» EXERCISE BRIEF
Copy the records out again in full, keeping them identical.

» Data excerpts
==*==
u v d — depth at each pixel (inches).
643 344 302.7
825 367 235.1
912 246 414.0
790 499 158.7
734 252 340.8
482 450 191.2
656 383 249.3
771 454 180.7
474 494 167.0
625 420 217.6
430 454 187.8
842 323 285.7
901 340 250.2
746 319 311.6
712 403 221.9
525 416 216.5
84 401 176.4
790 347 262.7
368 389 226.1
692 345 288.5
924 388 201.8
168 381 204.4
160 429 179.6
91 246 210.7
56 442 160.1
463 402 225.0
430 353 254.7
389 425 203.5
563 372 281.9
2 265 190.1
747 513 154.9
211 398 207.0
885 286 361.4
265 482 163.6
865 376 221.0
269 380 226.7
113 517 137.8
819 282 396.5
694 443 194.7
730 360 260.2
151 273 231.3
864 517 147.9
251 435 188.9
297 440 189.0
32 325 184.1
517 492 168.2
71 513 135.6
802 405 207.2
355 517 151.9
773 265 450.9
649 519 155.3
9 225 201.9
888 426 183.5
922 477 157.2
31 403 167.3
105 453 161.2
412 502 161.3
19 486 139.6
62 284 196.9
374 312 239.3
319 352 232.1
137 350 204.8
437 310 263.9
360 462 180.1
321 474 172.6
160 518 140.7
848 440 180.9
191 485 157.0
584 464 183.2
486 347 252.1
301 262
==*==
» THE COMPLETED TASK
u v d — depth at each pixel (inches).
643 344 302.7
825 367 235.1
912 246 414.0
790 499 158.7
734 252 340.8
482 450 191.2
656 383 249.3
771 454 180.7
474 494 167.0
625 420 217.6
430 454 187.8
842 323 285.7
901 340 250.2
746 319 311.6
712 403 221.9
525 416 216.5
84 401 176.4
790 347 262.7
368 389 226.1
692 345 288.5
924 388 201.8
168 381 204.4
160 429 179.6
91 246 210.7
56 442 160.1
463 402 225.0
430 353 254.7
389 425 203.5
563 372 281.9
2 265 190.1
747 513 154.9
211 398 207.0
885 286 361.4
265 482 163.6
865 376 221.0
269 380 226.7
113 517 137.8
819 282 396.5
694 443 194.7
730 360 260.2
151 273 231.3
864 517 147.9
251 435 188.9
297 440 189.0
32 325 184.1
517 492 168.2
71 513 135.6
802 405 207.2
355 517 151.9
773 265 450.9
649 519 155.3
9 225 201.9
888 426 183.5
922 477 157.2
31 403 167.3
105 453 161.2
412 502 161.3
19 486 139.6
62 284 196.9
374 312 239.3
319 352 232.1
137 350 204.8
437 310 263.9
360 462 180.1
321 474 172.6
160 518 140.7
848 440 180.9
191 485 157.0
584 464 183.2
486 347 252.1
301 262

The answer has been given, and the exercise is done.